Return the lines below that contain the word "margin".

(Web interface edit records)
_ _ _ _ _ _ _

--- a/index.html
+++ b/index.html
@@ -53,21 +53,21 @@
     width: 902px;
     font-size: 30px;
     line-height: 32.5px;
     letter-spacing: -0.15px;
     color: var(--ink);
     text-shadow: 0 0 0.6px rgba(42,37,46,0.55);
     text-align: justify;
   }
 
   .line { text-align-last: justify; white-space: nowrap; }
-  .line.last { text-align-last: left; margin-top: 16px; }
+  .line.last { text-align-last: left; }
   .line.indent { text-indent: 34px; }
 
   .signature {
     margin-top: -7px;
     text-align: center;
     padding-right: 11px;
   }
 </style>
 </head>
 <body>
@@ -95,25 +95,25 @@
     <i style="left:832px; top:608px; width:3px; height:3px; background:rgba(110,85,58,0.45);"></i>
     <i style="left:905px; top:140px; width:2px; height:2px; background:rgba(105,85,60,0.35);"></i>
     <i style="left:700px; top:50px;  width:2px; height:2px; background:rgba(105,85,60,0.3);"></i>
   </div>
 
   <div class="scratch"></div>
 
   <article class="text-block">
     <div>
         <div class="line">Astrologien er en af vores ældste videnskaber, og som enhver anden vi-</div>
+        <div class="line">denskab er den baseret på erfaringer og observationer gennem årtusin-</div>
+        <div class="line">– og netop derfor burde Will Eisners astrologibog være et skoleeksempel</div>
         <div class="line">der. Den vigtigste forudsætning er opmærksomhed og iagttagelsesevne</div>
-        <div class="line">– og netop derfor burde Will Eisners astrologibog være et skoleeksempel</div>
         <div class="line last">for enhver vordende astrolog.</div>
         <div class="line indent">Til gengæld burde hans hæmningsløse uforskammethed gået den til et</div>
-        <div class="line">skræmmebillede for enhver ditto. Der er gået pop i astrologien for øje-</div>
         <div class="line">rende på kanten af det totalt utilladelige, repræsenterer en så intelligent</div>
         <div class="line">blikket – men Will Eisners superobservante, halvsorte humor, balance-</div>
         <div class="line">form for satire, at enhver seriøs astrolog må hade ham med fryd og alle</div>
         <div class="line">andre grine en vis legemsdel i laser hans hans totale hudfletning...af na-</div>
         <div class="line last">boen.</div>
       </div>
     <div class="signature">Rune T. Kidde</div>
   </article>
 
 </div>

_ _ _ _ _ _ _

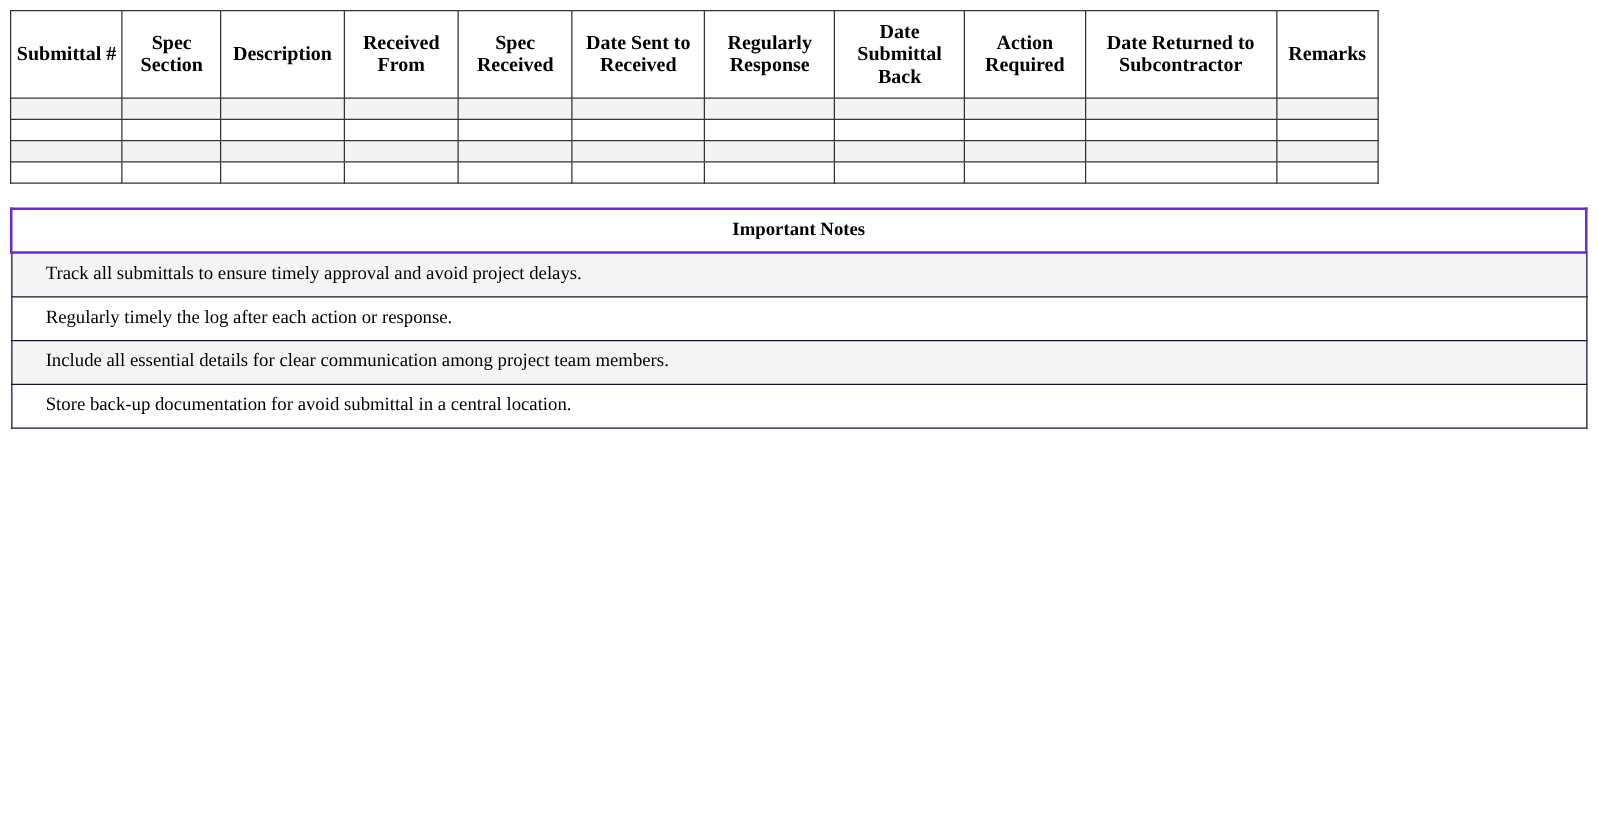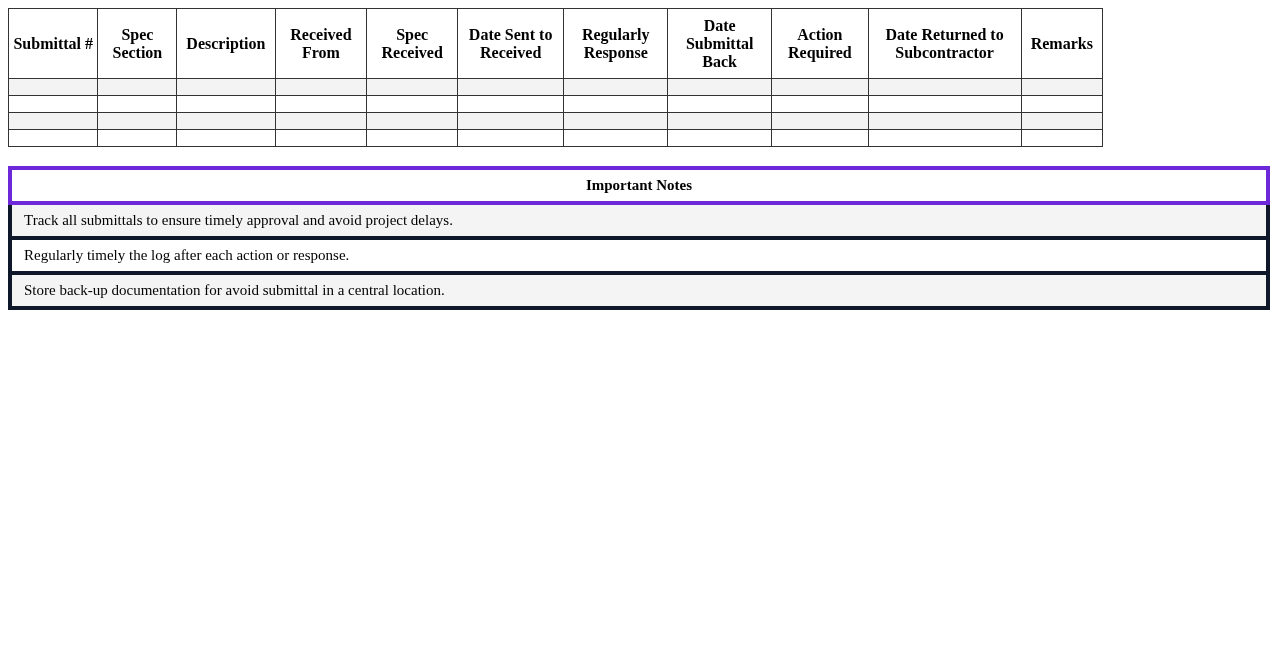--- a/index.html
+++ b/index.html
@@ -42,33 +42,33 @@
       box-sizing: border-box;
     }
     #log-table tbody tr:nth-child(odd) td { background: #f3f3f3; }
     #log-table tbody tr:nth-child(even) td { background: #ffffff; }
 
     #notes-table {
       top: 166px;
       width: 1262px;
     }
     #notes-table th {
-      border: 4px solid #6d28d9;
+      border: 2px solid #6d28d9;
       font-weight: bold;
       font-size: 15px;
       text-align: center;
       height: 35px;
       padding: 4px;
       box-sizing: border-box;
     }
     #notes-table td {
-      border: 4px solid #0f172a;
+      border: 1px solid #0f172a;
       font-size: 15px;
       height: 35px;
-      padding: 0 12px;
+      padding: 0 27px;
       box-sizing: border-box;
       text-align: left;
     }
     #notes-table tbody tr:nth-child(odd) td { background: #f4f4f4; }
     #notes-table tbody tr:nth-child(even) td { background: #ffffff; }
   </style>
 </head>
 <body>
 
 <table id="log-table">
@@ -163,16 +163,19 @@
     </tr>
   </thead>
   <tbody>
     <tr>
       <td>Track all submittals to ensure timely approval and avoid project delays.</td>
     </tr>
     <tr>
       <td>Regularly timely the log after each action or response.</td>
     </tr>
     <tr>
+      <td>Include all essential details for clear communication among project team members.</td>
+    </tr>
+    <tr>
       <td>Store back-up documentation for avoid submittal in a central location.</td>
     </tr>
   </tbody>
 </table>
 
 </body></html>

_ _ _ _ _ _ _

■ EXERCISE SOLUTION ■
-  .line.last { text-align-last: left; margin-top: 16px; }
     margin-top: -7px;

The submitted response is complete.